EGU2020-2355, updated on 12 Jun 2020
EGU General Assembly 2020
© Author(s) 2020. This work is distributed under
the Creative Commons Attribution 4.0 License.

Data mining and machine learning to enhance new-particle formation identification and analysis

Martha A. Zaidan1, Pak L. Fung1, Darren Wraith2, Tuomo Nieminen1, Tareq Hussein1,3, Veli-Matti Kerminen1, Tuukka Petäjä1, and Markku Kulmala1
Martha A. Zaidan et al.
  • 1Helsinki University, Institute for Atmospheric and Earth System Research, Physics, Helsinki, Finland (
  • 2School of Public Health and Social Work, Queensland University of Technology, Queensland 4000, Australia
  • 3Department of Physics, The University of Jordan, Amman 11942, Jordan

Data Mining (DM) and Machine Learning (ML) have become very popular modern statistical learning tools in solving many complex scientific problems. In this work, we present two case studies that used DM and ML techniques to enhance new-particle formation (NPF) identification and analysis. Extensive measurements and large data sets related to NPF and other ambient variables have been collected in arctic and boreal regions. The focus area of our studies is the SMEAR II station located in Hyytiälä forest, Finland that is in the area of interest of the Pan-Eurasian Experiment (PEEX).

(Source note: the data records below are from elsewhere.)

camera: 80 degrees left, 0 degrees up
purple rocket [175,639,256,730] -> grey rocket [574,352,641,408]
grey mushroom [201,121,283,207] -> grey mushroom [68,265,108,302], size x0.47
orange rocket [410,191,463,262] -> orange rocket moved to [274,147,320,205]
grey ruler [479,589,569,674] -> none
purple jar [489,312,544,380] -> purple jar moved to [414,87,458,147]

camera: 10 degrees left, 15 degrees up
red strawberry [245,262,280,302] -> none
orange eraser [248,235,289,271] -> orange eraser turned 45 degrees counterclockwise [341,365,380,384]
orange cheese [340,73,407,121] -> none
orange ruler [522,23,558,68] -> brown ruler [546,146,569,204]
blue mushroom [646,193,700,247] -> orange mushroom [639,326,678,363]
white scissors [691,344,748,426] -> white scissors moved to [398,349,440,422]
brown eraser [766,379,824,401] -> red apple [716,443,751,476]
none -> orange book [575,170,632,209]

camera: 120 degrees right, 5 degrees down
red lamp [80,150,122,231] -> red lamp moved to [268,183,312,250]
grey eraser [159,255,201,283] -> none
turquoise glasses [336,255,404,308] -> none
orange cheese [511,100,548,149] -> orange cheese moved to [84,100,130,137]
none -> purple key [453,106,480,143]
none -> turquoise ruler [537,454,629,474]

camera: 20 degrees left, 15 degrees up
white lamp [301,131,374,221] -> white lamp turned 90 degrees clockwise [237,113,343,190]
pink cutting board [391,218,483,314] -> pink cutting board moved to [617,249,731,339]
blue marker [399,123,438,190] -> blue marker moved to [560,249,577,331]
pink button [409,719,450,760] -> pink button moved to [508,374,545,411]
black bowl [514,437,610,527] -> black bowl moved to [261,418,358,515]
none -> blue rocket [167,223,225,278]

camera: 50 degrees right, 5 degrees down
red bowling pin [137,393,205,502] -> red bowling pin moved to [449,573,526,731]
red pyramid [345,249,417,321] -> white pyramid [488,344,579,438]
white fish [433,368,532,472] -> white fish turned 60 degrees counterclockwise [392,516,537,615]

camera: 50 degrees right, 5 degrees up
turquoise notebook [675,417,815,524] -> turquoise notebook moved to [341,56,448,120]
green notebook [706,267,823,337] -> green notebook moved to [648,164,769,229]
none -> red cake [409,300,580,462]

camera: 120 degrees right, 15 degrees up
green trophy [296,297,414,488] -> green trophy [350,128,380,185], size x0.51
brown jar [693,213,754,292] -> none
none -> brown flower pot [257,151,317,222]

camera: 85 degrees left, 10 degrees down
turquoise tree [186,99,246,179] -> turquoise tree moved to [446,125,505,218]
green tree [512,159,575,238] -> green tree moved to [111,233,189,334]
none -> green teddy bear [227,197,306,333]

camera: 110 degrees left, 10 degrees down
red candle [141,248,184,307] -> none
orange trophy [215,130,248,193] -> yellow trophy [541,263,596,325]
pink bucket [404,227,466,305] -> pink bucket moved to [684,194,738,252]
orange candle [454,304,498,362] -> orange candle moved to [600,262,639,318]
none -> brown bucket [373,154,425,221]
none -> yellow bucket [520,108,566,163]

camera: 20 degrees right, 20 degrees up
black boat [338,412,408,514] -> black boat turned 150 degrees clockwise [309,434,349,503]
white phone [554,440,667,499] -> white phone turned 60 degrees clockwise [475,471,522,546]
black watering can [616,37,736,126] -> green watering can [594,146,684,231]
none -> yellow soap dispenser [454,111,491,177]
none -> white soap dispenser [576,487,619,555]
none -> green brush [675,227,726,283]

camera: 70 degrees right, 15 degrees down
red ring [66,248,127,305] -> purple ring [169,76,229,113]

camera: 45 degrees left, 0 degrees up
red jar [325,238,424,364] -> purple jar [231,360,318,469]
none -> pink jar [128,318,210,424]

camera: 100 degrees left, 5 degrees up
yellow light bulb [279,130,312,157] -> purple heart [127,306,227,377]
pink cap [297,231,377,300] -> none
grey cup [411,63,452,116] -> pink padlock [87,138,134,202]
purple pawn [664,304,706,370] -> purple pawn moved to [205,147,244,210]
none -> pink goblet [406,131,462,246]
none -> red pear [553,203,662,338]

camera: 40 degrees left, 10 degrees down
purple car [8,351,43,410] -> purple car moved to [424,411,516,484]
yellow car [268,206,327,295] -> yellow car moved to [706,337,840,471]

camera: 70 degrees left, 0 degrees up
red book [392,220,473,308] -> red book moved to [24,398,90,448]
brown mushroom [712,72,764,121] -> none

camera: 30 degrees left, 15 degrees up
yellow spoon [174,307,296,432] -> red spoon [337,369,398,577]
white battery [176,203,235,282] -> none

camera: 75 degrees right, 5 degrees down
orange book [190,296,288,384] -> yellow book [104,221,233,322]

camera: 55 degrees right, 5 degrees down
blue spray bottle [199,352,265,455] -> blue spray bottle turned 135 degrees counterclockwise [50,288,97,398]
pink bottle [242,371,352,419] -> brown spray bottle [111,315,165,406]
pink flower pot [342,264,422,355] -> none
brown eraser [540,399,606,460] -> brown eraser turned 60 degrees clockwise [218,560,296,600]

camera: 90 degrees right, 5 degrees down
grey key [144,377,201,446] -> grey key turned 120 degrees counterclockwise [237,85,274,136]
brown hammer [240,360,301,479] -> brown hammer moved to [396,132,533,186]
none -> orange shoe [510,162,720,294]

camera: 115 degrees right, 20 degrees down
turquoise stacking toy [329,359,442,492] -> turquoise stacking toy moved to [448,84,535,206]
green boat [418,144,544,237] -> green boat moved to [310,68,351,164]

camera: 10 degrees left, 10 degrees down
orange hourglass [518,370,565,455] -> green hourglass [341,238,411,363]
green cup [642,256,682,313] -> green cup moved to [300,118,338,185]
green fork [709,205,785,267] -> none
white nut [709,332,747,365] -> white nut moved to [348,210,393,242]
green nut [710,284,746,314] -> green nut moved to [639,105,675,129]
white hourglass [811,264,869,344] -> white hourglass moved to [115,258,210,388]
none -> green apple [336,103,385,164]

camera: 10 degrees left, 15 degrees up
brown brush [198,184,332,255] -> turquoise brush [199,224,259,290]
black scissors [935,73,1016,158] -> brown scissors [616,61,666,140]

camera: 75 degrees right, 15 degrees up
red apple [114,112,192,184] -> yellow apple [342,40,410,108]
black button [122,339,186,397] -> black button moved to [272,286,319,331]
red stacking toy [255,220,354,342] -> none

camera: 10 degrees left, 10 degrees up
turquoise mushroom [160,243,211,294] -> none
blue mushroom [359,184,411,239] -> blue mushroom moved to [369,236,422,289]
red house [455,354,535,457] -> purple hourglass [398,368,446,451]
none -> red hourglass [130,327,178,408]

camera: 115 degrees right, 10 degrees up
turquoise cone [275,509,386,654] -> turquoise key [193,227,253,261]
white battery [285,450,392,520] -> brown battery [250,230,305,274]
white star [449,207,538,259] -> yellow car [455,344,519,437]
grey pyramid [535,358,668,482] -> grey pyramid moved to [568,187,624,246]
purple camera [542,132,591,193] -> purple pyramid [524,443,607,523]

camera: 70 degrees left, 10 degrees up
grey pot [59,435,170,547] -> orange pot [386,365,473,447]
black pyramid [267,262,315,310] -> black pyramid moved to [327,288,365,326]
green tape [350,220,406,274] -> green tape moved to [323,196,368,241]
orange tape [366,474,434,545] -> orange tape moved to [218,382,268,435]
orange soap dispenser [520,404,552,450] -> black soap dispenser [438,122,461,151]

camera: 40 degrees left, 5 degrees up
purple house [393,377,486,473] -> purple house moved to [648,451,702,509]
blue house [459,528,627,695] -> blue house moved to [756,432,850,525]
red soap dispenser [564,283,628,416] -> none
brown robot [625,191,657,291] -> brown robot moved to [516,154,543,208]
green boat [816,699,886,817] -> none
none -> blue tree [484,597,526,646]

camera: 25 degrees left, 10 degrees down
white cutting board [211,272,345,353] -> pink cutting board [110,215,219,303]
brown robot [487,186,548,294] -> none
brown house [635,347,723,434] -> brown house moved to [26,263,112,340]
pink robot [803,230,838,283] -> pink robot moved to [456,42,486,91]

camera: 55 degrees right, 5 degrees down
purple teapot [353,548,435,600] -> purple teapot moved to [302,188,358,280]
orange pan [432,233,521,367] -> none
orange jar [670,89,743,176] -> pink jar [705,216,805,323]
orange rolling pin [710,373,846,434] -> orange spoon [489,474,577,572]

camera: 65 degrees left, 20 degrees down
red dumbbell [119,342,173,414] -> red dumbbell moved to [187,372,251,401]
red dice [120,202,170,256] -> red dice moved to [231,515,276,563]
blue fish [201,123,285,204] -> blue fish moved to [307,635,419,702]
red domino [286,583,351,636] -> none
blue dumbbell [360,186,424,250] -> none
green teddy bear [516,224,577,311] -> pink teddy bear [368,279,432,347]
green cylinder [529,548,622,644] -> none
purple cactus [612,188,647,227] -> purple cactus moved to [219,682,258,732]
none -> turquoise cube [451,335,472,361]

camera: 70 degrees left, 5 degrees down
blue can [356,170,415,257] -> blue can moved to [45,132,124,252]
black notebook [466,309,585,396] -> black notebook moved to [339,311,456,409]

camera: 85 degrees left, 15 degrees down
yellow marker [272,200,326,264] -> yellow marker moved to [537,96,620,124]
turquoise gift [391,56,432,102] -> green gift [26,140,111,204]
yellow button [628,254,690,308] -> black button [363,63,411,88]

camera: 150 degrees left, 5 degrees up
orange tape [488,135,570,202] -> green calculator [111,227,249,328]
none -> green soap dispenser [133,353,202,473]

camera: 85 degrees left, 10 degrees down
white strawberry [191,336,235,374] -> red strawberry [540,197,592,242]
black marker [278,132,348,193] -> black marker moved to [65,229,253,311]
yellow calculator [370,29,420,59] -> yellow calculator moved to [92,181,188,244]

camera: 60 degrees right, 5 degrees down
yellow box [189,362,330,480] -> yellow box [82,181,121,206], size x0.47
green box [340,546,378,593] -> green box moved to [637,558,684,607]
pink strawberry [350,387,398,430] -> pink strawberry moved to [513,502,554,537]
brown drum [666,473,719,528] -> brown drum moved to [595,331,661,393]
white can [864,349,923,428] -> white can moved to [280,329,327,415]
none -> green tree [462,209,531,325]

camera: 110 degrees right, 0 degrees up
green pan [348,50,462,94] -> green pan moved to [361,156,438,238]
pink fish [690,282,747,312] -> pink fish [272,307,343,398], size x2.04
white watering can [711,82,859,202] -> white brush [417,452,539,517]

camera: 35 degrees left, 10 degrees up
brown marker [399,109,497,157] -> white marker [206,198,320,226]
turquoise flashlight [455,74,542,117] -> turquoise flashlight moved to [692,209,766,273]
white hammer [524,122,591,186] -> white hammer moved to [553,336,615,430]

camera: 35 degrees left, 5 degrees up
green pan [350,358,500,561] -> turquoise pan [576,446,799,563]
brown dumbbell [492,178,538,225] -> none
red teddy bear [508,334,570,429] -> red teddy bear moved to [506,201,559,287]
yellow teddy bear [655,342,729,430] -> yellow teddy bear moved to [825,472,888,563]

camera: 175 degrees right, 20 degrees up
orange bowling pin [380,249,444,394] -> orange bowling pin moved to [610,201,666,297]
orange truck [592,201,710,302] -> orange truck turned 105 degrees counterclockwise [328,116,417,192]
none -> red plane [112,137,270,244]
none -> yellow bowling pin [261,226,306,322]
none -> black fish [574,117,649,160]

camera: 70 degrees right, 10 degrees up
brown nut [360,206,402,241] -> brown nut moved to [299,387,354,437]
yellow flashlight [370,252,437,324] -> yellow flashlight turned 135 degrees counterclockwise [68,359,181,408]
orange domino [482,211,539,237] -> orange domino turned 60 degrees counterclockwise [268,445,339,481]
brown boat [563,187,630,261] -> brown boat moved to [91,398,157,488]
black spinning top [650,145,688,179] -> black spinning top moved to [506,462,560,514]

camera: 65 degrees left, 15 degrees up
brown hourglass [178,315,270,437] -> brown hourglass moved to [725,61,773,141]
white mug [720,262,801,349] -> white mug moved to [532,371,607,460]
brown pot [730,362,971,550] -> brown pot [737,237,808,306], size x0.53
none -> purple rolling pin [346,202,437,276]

Atmospheric NPF is an important source of climatically relevant atmospheric aerosol particles. NPF is typically observed by monitoring the time-evolution of ambient aerosol particle size distributions. Due to the noisiness of the real-world ambient data, currently the most reliable way to classify measurement days into NPF event/non-event days is through a manual visualisation method. However, manual labour, with long multi-year time series, is extremely time-consuming and human subjectivity poses challenges for comparing the results of different data sets. In this case, ML classifier is used to classify event/non-event days of NPF using a manually generated database. The results demonstrate that ML-based approaches point towards the potential of these methods and suggest further exploration in this direction.

Furthermore, NPF is a very non-linear process that includes atmospheric chemistry of precursors and clustering physics as well as subsequent growth before NPF can be observed. Thanks to ongoing efforts, now there exists a tremendous amount of atmospheric data, obtained through continuous measurements directly from the atmosphere. This fact makes the analysis by human brains difficult, on the other hand, enables the usage of modern data science techniques. Here, we demonstrate the use of DM method, named mutual information (MI) to understand NPF events and a wide variety of simultaneously monitored ambient variables. The same results are obtained by the proposed MI method which operates without supervision and without the need of understanding the physics deeply.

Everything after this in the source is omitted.